The prime surviving suspect for last year's Paris attacks has said he planned to blow himself up at a sports stadium but changed his mind.
Salah Abdeslam made the admission to Belgian investigators on March 19, a day after he was captured during a police raid in Brussels, ending a four-month manhunt.
"He wanted to blow himself up at the Stade de France and...backed out," said the lead French investigator, Francois Molins, quoting Abdeslam's statement to a magistrate in Brussels before he was transferred to a secure jail in Bruges.
The gun and bomb attacks on November 13 on the stadium, bars, and a concert hall killed 130 people and marked the deadliest militant assault in Europe since 2004.
Molins told reporters in Paris that people should treat with caution initial statements by the 26-year-old French national.
Abdeslam's lawyer said he admitted being in Paris during the attacks but gave no details.
He told reporters his client, born and raised by Moroccan immigrants in Brussels, had cooperated with investigators but would fight extradition to France.
Legal experts said his challenge was unlikely to succeed but would buy him weeks, possibly months, to prepare his defense.

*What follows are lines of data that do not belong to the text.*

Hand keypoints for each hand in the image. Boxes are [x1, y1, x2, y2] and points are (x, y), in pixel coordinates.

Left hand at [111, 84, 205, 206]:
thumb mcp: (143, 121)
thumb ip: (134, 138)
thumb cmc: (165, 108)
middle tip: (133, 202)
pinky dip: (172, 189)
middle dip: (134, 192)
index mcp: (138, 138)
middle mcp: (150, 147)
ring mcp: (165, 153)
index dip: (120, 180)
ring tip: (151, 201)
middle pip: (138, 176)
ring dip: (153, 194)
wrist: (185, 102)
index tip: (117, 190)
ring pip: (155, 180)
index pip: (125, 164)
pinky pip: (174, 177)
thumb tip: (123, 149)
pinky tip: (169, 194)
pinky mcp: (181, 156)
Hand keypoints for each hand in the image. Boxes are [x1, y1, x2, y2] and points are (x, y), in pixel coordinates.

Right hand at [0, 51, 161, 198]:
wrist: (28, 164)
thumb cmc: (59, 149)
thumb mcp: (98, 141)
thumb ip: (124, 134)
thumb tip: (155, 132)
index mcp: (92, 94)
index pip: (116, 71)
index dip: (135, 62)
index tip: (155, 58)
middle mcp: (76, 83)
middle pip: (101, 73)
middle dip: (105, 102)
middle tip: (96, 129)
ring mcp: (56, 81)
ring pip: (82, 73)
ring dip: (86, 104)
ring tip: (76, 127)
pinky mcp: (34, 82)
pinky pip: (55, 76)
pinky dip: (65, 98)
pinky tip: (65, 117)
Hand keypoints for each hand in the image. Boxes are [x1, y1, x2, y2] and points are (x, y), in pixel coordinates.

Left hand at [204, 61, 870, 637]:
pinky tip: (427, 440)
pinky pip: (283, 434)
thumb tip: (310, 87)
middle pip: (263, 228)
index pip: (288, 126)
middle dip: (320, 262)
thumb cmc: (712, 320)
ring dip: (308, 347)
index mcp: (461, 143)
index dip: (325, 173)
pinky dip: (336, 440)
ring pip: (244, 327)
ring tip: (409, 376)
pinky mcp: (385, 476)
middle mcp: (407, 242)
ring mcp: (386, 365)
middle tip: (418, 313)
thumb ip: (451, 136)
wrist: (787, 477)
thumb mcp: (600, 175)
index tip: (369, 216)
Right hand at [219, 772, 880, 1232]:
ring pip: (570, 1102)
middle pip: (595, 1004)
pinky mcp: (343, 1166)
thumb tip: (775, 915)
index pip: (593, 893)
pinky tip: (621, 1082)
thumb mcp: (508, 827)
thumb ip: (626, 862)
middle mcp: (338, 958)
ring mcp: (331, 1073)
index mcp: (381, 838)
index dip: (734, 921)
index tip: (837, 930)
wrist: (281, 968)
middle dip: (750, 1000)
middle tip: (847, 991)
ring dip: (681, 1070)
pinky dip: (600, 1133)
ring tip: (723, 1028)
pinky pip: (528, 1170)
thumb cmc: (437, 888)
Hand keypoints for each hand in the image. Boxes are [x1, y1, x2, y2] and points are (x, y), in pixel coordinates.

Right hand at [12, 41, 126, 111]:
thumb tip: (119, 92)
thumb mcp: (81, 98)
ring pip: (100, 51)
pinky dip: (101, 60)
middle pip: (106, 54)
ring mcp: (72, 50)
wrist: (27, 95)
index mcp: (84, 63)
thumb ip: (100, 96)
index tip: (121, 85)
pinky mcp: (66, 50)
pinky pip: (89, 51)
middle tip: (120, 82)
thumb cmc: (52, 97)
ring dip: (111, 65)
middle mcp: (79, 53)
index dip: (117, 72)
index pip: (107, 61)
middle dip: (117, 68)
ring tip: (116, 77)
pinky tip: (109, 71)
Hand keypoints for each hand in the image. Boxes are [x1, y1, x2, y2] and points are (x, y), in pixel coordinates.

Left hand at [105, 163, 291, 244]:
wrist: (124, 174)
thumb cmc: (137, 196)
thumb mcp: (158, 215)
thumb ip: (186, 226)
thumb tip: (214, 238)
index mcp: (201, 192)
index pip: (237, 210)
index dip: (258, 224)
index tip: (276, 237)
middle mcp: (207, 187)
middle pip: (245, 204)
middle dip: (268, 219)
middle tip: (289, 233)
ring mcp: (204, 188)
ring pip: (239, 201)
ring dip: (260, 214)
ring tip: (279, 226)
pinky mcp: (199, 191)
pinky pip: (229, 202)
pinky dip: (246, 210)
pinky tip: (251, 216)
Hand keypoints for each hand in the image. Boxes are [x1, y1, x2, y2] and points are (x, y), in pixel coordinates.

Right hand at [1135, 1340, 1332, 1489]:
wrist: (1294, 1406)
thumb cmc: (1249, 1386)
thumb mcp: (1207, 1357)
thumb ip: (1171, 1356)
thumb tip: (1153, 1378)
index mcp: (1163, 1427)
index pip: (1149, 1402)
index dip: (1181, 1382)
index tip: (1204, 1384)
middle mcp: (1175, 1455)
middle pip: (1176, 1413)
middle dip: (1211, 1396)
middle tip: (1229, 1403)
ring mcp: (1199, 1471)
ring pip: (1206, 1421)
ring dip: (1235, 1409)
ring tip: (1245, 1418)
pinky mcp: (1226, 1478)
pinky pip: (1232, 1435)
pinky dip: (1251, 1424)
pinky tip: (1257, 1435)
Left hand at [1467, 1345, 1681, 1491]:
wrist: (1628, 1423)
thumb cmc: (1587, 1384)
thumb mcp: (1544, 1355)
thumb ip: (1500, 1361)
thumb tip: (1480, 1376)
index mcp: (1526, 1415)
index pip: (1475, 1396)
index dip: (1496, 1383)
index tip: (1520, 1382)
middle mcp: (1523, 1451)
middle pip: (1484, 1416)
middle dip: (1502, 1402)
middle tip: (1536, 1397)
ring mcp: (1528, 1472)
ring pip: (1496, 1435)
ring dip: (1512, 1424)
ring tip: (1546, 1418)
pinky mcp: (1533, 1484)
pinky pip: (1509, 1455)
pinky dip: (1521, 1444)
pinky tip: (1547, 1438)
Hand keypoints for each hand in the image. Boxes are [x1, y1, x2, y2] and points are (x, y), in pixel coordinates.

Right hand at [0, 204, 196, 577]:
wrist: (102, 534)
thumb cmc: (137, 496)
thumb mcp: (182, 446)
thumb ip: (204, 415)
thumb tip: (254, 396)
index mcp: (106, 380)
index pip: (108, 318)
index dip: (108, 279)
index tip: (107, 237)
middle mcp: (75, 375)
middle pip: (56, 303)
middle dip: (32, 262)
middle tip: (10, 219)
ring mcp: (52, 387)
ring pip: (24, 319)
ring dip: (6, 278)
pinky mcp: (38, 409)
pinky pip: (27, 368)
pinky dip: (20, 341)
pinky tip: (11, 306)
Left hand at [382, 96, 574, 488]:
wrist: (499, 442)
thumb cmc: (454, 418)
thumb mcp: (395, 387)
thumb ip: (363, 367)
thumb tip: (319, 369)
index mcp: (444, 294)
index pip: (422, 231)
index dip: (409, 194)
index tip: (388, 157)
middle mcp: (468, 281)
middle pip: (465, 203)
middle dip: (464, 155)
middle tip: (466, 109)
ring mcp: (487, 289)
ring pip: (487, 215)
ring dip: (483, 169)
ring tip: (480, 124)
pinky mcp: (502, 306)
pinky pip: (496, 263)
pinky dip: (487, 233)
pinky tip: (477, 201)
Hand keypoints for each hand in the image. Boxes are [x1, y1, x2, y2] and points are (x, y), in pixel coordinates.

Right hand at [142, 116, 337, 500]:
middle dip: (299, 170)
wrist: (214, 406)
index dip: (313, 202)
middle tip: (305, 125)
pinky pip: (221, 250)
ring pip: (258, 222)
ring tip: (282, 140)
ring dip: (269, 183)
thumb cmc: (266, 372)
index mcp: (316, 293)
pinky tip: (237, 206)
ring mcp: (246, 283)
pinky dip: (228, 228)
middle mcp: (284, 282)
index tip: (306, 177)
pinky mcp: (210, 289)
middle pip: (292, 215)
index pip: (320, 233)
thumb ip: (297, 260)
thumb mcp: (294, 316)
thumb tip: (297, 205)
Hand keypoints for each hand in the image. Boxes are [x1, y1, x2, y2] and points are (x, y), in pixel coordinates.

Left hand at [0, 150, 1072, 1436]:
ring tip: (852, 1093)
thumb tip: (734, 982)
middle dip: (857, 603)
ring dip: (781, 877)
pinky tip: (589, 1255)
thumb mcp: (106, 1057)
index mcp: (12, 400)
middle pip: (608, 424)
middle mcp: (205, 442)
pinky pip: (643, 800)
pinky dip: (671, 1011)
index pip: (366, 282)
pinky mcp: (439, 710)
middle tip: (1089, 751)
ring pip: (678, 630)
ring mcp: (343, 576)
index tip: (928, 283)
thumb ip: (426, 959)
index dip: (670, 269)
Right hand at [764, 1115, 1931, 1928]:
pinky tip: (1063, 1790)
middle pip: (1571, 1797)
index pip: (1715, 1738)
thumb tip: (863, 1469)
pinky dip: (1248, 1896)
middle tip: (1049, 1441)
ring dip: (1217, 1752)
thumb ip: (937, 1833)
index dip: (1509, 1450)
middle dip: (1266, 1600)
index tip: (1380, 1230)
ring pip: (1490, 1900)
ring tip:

French President Francois Hollande has said he wants Abdeslam transferred to France as quickly as possible to face prosecution for the deadly attacks.
On March 19, Hollande met with key cabinet ministers and security officials to discuss the next steps in the probe into the attacks.
Belgian prosecutors charged Abdeslam and a man arrested with him with "participation in terrorist murder."
Abdeslam's elder brother Brahim, with whom he used to run a bar, was among the suicide bombers.
Salah's confession suggested he was the 10th man mentioned in an Islamic State claim of responsibility for the attacks, after which police found one suicide vest abandoned in garbage.
Abdeslam's family, who had urged him to give himself up, said through their lawyer that they had a "sense of relief."